Stewart noted that many audience participants said they or someone close to them were unemployed. LinkedIn, Stewart said, had clearly not worked for the town hall attendees, and he claimed not to know what the service is designed to do for people who use it.

“I thought [LinkedIn] was an email inbox flooding service whose sole purpose in life was to remind me that a guy I went to high school with would like me to join LinkedIn so I can spam everyone I ever met,” Stewart said in his opening segment, making reference to LinkedIn’s infamous email invites, designed to kickstart the user’s network of connections and encourage new interactions on the site.

“This town hall does not look good for the website,” Stewart wet on to say. “It would be like going to a Craigslist townhall and having people get up, ‘Do you know any online sites where you can go to get a handjob and a gently used futon?’”

Real-world studies, however, suggest that LinkedIn may be more useful that Stewart let on.

Between 1998 and 2009, the number of people who use the internet to search for jobs has tripled, jumping from 24 percent to 74 percent, according a new study, reported by the Wall Street Journal. The study found that people who use the Internet to look for jobs decrease the duration of their unemployment by 25 percent.

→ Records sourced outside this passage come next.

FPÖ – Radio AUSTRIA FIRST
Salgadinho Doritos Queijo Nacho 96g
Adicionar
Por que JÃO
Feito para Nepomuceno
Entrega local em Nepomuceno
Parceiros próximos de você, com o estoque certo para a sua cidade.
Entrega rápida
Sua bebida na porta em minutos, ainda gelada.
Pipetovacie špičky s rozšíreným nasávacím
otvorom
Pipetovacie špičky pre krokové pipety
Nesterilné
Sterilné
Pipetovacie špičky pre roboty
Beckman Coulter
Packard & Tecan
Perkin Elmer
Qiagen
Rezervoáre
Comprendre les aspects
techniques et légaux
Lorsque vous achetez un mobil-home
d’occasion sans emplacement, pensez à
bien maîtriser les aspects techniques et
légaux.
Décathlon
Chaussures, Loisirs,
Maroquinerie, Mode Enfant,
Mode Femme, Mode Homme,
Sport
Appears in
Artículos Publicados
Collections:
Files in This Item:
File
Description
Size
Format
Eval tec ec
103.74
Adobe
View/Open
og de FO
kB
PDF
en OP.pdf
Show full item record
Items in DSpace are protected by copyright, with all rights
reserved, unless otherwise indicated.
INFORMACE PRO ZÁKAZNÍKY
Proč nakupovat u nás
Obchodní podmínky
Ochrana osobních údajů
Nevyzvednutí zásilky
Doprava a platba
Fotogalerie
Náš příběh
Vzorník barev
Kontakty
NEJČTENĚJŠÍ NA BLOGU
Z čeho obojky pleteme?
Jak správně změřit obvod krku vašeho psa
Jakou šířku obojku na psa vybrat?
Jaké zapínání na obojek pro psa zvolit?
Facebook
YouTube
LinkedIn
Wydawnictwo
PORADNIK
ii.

The researchers also noted that online job searches are most effective when used to contact friends and relatives about job prospects.

On the other hand, Forbes editor Susan Adams says it can be detrimental to conduct your entire job search online.

 ”Career professionals agree that job seekers should spend, at most, 20% of their time online,” Adams wrote recently.

As anyone who has ever sent resumes into the ether and never heard back knows, nothing beats being face-to-face with the person who has the power of the yes and the no.